While having a drink, customers can invest in stocks, ETFs, cryptocurrencies or commodities. But this offer is just for fun as it is just a digital reality game with no actual money.
“We can test new technologies and make them accessible to other cities,” says Sommer.
Local currency to store money in the city.
Benedikt Hommöle, Director of Advertising and Marketing and Tourism at Ahaus, believes that technology companies like Tobit find it easier to test their beta projects in the city because the municipality and its residents agree. “We accept the concept of a living laboratory. We are guinea pigs, but in exchange we have things here that others don’t have,” he explains to DW.
A frequently replicated digital concept is the so-called city bond, a native digital currency that, according to Tobit, has been emulated by more than 70 municipalities.

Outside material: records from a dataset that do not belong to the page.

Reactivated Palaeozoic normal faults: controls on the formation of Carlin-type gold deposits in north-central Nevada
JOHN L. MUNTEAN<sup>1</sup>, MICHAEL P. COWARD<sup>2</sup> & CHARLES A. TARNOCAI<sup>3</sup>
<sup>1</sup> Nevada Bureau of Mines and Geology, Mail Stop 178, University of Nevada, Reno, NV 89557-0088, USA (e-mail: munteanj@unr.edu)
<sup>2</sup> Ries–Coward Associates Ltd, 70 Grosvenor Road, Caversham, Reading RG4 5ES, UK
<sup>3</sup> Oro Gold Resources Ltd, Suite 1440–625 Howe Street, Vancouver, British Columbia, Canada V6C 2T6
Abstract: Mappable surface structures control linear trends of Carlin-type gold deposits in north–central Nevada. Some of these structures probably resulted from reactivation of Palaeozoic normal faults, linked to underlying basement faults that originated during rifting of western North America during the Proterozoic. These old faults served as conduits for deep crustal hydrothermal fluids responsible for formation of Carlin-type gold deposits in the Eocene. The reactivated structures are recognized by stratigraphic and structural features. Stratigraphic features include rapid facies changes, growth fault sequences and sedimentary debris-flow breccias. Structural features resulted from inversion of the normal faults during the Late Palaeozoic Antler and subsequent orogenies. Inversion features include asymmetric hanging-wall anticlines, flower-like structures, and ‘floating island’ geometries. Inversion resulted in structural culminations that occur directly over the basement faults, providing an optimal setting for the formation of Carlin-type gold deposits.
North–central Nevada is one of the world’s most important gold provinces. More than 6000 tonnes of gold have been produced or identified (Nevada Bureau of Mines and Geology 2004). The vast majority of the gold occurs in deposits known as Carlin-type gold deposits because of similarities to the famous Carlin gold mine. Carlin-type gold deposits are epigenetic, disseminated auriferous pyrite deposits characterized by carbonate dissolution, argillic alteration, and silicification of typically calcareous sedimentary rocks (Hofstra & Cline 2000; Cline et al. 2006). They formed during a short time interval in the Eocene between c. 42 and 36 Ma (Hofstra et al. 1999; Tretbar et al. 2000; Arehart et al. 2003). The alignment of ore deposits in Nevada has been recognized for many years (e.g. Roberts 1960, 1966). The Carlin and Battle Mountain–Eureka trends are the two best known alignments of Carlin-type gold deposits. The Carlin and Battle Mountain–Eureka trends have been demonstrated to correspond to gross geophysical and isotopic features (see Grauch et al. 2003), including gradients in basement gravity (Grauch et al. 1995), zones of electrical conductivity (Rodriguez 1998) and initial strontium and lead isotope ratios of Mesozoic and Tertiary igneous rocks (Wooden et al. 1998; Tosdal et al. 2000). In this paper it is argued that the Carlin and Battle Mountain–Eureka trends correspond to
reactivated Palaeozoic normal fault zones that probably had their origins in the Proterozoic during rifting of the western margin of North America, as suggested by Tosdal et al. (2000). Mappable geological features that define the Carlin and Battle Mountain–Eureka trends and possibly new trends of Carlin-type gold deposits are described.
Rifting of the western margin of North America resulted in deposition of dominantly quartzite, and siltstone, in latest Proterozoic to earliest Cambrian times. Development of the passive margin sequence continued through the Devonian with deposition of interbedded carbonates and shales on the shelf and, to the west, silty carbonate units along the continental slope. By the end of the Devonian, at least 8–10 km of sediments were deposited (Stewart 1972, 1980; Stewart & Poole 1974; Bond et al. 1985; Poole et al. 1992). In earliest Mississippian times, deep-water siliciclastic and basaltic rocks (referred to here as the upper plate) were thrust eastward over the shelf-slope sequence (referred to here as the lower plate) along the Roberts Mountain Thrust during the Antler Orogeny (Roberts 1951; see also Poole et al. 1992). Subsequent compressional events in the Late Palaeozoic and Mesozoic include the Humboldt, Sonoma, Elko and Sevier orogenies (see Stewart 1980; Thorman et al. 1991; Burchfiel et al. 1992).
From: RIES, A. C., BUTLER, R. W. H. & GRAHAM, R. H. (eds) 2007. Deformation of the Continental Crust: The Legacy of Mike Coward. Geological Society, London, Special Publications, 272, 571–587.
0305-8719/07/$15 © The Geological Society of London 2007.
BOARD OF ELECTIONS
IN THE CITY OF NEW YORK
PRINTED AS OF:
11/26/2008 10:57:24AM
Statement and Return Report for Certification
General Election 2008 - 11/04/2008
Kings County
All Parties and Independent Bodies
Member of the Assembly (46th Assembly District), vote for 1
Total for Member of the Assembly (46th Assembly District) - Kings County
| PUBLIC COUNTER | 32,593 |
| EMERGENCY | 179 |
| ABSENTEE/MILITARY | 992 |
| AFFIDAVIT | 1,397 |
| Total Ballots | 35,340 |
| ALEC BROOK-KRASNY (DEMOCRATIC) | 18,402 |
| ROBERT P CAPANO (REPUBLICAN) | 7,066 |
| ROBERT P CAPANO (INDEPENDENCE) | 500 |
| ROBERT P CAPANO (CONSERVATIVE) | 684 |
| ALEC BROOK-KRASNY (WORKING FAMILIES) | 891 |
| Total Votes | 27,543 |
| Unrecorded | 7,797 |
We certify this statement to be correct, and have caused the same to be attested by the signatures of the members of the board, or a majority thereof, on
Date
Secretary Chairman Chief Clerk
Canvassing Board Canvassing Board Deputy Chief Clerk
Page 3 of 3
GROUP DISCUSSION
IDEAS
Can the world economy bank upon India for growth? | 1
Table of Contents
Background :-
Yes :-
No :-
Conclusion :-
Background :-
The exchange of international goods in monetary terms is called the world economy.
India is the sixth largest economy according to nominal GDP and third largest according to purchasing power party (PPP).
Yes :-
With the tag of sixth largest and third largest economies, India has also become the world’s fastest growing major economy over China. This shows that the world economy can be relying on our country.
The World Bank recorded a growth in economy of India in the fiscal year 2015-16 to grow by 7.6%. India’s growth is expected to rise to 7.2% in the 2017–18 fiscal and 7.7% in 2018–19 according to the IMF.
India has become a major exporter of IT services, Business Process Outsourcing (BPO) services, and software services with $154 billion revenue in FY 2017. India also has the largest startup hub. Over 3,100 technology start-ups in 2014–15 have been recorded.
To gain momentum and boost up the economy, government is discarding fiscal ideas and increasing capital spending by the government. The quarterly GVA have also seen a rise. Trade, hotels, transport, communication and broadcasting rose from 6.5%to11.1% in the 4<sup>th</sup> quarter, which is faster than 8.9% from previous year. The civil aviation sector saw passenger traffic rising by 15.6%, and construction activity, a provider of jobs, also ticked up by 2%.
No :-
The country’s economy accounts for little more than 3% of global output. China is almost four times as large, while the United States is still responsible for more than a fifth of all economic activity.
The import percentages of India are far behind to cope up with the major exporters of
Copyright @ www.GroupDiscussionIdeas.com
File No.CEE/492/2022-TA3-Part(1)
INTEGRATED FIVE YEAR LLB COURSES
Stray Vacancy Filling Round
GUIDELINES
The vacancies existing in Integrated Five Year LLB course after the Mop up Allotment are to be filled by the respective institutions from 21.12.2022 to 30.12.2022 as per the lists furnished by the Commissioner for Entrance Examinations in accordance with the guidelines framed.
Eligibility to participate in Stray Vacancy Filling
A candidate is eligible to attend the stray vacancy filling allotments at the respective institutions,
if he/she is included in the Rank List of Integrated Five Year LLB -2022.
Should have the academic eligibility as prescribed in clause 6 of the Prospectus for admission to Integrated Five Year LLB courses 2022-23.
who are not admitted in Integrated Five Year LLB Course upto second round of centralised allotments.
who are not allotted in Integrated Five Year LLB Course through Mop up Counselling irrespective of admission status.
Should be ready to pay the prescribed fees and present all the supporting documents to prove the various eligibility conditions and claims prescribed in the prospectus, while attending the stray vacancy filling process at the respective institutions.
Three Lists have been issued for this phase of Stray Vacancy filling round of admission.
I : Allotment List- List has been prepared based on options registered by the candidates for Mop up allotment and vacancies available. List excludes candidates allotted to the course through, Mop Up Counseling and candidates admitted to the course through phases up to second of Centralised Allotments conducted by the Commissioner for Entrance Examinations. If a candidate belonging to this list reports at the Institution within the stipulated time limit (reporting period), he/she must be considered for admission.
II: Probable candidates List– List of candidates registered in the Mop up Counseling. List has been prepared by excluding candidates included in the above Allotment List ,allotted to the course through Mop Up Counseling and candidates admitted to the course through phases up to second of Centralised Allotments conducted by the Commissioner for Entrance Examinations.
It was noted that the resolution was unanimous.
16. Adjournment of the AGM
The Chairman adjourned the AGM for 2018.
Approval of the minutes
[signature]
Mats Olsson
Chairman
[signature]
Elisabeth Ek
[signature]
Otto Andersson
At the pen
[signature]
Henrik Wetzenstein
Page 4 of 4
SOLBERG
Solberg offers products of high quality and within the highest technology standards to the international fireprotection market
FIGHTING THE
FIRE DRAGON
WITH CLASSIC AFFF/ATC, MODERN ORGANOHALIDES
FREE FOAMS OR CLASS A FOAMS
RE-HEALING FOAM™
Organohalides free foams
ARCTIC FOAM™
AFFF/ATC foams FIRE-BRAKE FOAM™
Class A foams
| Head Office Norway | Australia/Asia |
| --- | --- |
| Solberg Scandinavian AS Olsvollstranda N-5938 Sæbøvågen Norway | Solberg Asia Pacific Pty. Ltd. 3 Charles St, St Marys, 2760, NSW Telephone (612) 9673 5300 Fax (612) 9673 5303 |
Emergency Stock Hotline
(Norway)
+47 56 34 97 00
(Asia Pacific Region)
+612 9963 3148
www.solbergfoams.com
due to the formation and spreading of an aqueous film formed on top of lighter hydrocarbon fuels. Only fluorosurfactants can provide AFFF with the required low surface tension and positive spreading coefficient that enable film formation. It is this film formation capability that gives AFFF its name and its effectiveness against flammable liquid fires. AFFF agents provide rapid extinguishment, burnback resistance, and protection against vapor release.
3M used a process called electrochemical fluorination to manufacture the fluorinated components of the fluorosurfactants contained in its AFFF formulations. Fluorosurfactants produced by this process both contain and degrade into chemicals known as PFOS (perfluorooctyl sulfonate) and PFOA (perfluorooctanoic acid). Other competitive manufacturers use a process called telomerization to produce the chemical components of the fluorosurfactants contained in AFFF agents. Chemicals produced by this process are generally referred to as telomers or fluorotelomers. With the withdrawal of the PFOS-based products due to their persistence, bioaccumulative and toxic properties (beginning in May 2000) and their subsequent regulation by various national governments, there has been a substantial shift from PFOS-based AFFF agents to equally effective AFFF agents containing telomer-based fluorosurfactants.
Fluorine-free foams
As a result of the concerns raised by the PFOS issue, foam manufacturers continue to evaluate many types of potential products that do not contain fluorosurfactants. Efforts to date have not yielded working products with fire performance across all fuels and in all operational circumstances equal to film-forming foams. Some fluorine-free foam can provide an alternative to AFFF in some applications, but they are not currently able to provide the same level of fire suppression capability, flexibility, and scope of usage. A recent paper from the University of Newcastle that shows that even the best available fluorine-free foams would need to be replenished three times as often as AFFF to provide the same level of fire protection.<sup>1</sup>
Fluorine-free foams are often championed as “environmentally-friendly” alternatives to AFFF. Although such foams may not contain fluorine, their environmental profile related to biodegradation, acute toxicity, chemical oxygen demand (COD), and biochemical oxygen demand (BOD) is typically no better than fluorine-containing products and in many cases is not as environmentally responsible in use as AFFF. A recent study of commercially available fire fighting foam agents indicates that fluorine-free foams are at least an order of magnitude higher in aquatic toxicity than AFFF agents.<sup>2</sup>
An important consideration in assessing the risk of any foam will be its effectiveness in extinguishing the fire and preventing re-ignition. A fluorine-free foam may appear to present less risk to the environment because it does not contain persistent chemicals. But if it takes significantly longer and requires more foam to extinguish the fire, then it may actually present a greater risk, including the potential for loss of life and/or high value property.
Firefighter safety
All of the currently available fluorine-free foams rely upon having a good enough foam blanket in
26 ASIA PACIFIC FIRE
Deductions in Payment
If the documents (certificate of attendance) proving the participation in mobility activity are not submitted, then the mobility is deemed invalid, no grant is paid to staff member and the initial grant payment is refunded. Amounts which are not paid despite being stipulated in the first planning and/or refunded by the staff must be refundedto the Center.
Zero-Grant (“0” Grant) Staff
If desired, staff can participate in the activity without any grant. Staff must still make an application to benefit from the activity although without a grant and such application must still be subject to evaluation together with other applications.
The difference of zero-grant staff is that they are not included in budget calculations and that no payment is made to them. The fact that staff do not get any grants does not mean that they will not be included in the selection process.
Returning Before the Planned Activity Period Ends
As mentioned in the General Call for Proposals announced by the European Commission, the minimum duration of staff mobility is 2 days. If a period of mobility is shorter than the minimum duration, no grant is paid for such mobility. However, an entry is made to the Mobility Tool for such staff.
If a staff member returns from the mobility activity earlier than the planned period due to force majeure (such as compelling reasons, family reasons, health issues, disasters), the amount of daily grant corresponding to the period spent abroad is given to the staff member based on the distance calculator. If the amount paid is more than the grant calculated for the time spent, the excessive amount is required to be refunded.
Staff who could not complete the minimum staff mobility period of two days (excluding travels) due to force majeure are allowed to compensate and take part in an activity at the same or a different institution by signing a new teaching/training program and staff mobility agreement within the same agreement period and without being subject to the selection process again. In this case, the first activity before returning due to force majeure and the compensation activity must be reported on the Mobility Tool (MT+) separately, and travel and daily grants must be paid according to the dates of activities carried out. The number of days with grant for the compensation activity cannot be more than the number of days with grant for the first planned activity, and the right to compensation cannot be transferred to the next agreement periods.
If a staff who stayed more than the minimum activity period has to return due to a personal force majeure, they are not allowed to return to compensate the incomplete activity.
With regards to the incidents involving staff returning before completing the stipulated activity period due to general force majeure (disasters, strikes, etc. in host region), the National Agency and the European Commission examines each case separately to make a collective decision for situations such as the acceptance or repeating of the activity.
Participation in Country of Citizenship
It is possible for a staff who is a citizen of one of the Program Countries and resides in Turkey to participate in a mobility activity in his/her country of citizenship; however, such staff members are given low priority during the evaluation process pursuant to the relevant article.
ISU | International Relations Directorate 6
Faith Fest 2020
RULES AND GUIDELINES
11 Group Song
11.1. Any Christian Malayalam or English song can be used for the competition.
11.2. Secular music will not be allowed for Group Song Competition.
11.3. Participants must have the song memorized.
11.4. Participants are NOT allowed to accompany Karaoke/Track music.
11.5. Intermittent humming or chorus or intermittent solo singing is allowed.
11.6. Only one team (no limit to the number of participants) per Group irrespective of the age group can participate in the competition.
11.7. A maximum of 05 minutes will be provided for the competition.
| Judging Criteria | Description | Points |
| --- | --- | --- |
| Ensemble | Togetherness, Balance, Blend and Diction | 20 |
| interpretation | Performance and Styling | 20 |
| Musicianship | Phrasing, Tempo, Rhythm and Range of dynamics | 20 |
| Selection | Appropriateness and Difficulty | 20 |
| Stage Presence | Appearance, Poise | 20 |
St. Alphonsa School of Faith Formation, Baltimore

At Ahaus, vouchers are used as a welcome gift for new residents and winners of the weekly online competition. Employers also use municipal vouchers to distribute monthly subsidies to workers. They are also popular as gifts or pocket money.
However, the money can only be spent in the city and must be used within a limited time frame. “It can be used to buy dog ​​food, buns or new tires,” Hommöle says, adding that vouchers worth close to 800,000 euros ($816,000) circulate each year.
As Ahaus is located near the German border with the Netherlands, the city is in style among Dutch tourists. At the end of our tour, Peter summer recalls a recent visit by the mayors of 10 Dutch towns and cities, known to be more open to all things digital than Germany.
Sommer says that to Germans Ahaus seems like pure science fiction. The Dutch visitors simply said: “Not bad for Germany.”